| Subject: | Re: [RESOGUIT-L] Is Jerry Douglas a guy thing? | | Date: | Thursday, February 15, 2007 05:59:06 (EST) | | From: | KCSteelPlayer <KCSteelPlayer @...com>
|
In a message dated 2/14/2007 9:41:34 AM Central Standard Time,
mccloskey@gmail.com writes:
> My wife was saying that while she liked the concert, she liked Alyson Kraus
> better when we saw Jerry with her. Women like songs that they can hum.
> Jerry's band was all instrumentals, lots of extended improvisation and
> blistering solos: the polar opposite of the AK experience, which was short
> songs and done exactly as the record. My son and I were both disappointed
> with AK for that very reason and my wife and daughter loved her for that
> very reason.
>
I assume your son is either a musician or an aspiring one, and your wife and
daughter are not. I've forwarded this email off to Josephine for her thoughts
(after all, she's a fiddler whose interests include jazz, especially
high-energy swing-possibly too high, she said that Hugh and Karl Farr were a
little
too laid-back for her), but I really suspect that the differences lie along that
line.
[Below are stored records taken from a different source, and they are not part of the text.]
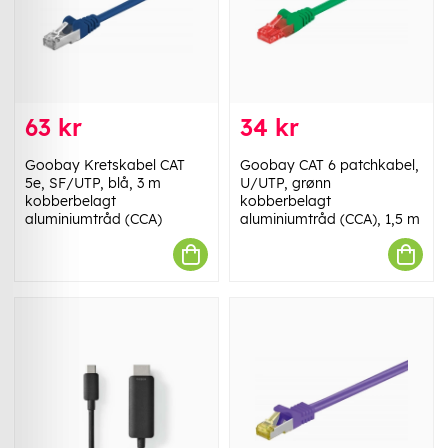
63 kr
34 kr
Goobay Kretskabel CAT
Goobay CAT 6 patchkabel,
5e, SF/UTP, blå, 3 m
U/UTP, grønn
kobberbelagt
kobberbelagt
aluminiumtråd (CCA)
aluminiumtråd (CCA), 1,5 m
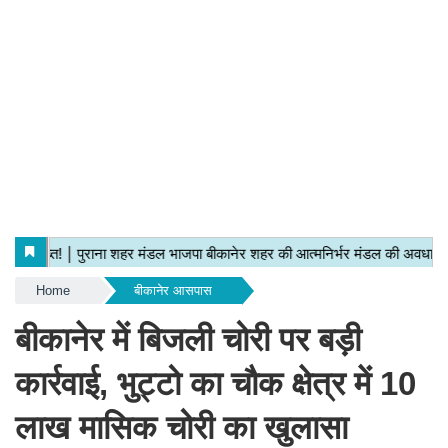
Home
बीकानेर आसपास
बीकानेर में बिजली चोरी पर बड़ी
कार्रवाई, भुट्टो का चौक क्षेत्र में 10
लाख मासिक चोरी का खुलासा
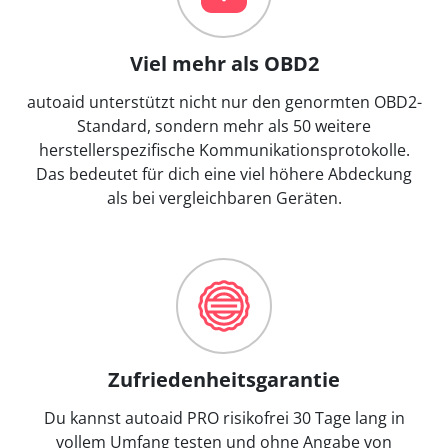
Viel mehr als OBD2
autoaid unterstützt nicht nur den genormten OBD2-
Standard, sondern mehr als 50 weitere
herstellerspezifische Kommunikationsprotokolle.
Das bedeutet für dich eine viel höhere Abdeckung
als bei vergleichbaren Geräten.
Zufriedenheitsgarantie
Du kannst autoaid PRO risikofrei 30 Tage lang in
vollem Umfang testen und ohne Angabe von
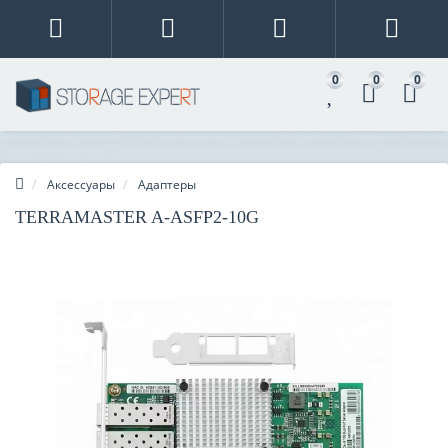
0
0
0
Аксессуары
Адаптеры
TERRAMASTER A-ASFP2-10G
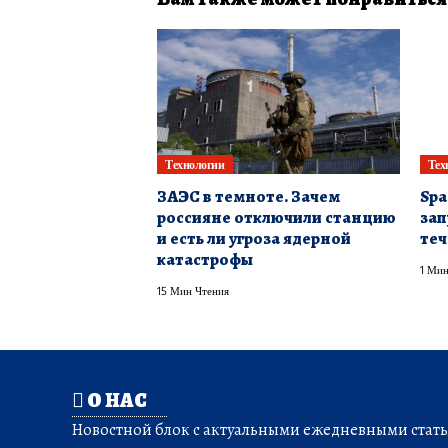
Технологии
Тех
ЗАЭС в темноте. Зачем
Spa
россияне отключили станцию
зап
и есть ли угроза ядерной
теч
катастрофы
1 Мин
15 Мин Чтения
О НАС
Новостной блок с актуальными ежедневными статья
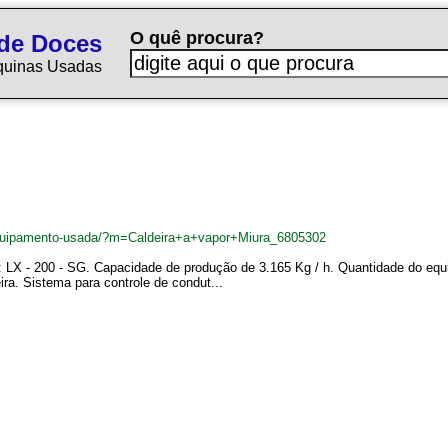
O quê procura?
de Doces
quinas Usadas
quipamento-usada/?m=Caldeira+a+vapor+Miura_6805302
lo: LX - 200 - SG. Capacidade de produção de 3.165 Kg / h. Quantidade do eq
. Sistema para controle de condut...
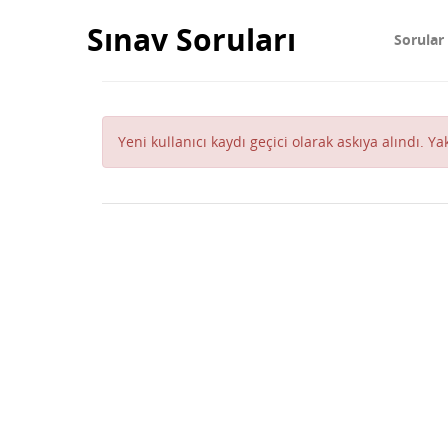
Sınav Soruları
Sorular
Yeni kullanıcı kaydı geçici olarak askıya alındı. Y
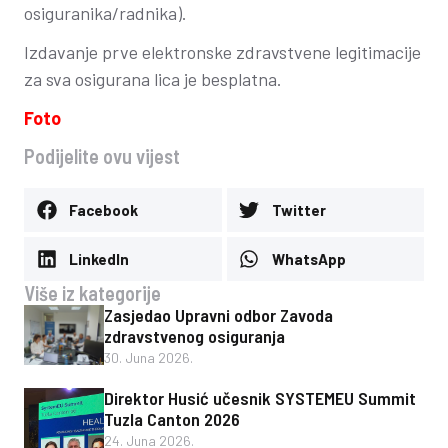
osiguranika/radnika).
Izdavanje prve elektronske zdravstvene legitimacije
za sva osigurana lica je besplatna.
Foto
Podijelite ovu vijest
Facebook
Twitter
LinkedIn
WhatsApp
Više iz kategorije
Zasjedao Upravni odbor Zavoda
zdravstvenog osiguranja
30. Juna 2026.
Direktor Husić učesnik SYSTEMEU Summit
Tuzla Canton 2026
24. Juna 2026.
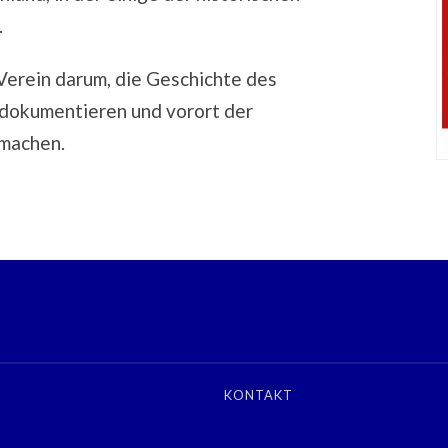
.
Verein darum, die Geschichte des
 dokumentieren und vorort der
 machen.
KONTAKT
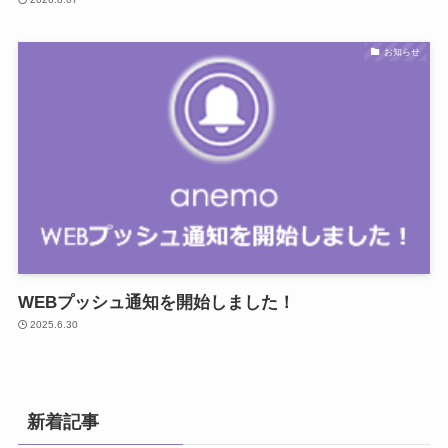
お知らせ
WEBプッシュ通知を開始しました！
2025.6.30
新着記事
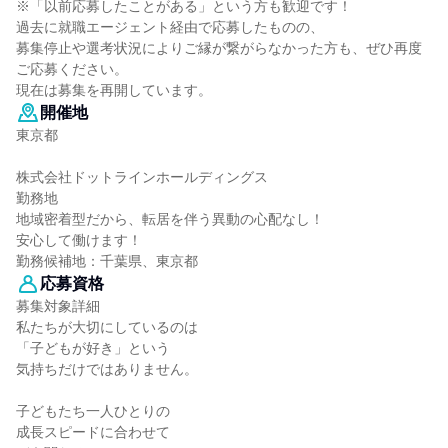
※「以前応募したことがある」という方も歓迎です！
過去に就職エージェント経由で応募したものの、
募集停止や選考状況によりご縁が繋がらなかった方も、ぜひ再度
ご応募ください。
現在は募集を再開しています。
開催地
東京都
株式会社ドットラインホールディングス
勤務地
地域密着型だから、転居を伴う異動の心配なし！
安心して働けます！
勤務候補地：千葉県、東京都
応募資格
募集対象詳細
私たちが大切にしているのは
「子どもが好き」という
気持ちだけではありません。
子どもたち一人ひとりの
成長スピードに合わせて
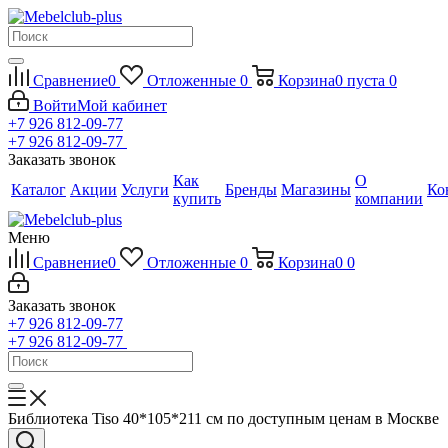
Сравнение
0
Отложенные
0
Корзина
0
пуста
0
Войти
Мой кабинет
+7 926 812-09-77
+7 926 812-09-77
Заказать звонок
Как
О
Каталог
Акции
Услуги
Бренды
Магазины
Ко
купить
компании
Меню
Сравнение
0
Отложенные
0
Корзина
0
0
Заказать звонок
+7 926 812-09-77
+7 926 812-09-77
Библиотека Tiso 40*105*211 см по доступным ценам в Москве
I have little use for hearing everything done like the record; in fact
I rarely play solos just like the record, or the same way every time (off the
top of my head I can think of only two I do regularly: Bruce Bouton's ride on
"Highway 40 Blues" needs no improvement, and the back neck can play the
six-string bass ride from Dwight's "Little Ways" easily enough and it's a cool
ride); intros being another matter altogether, and have found Jr. Brown's live
radio performances a real yawner because he plays everything just like the
record: Had I not been told of his performances at the Wakarusa Festival, I'd
have
just written him off entirely. That said, I DO expect certain things from
listening to improvisations: If you think of music as a language, I expect each
(roughly) 16-32 bars to resemble a paragraph. If a solo doesn't hang together
in such a manner, I'll readily assume that the soloist may well be a great
player, but has UTTERLY no value as a musician (Listen to whoever played fiddle
on
Jimmy Martin's recording of "Fraulein" for a dang good example of "what, was
he thinking?"). If you're gonna trade fours, listen to what the person before
you just had to say: if what yuu're gonna play wouldn't fit in the same
paragraph, perhaps you ought to find a different sentence/clause than what you'd
had in mind.
> The reverse was true with Jerry's band: I, and all the guys in the
> audience,
> loved it. The women seemed less thrilled. According to my wife, women don't
> like instrumentals, blistering solos, and extended improvisation. They like
> short songs they can sing to. She was amused by the guys at the table next
> to us who kept a running commentary on Jerry's fingers and what they were
> doing.
>
> So, is Jerry a guy thing?
>
Probably not, but the world of musicians has a way of effectively putting up
a Little Rascals-like "he-man woman hater's club" sign, and it takes certain
personality types in women to get along with people like that, and many others
get driven away (my wife wants little to do with musicians, after having been
one herself when we met, due to the attitudes of other guys)
Lane Gray, steel player for Jody Scott and Too Country
www.myspace.com/jodyscottandtoocountry
"Sometimes the best hook is a hole." Chuck Hayes, over a beer.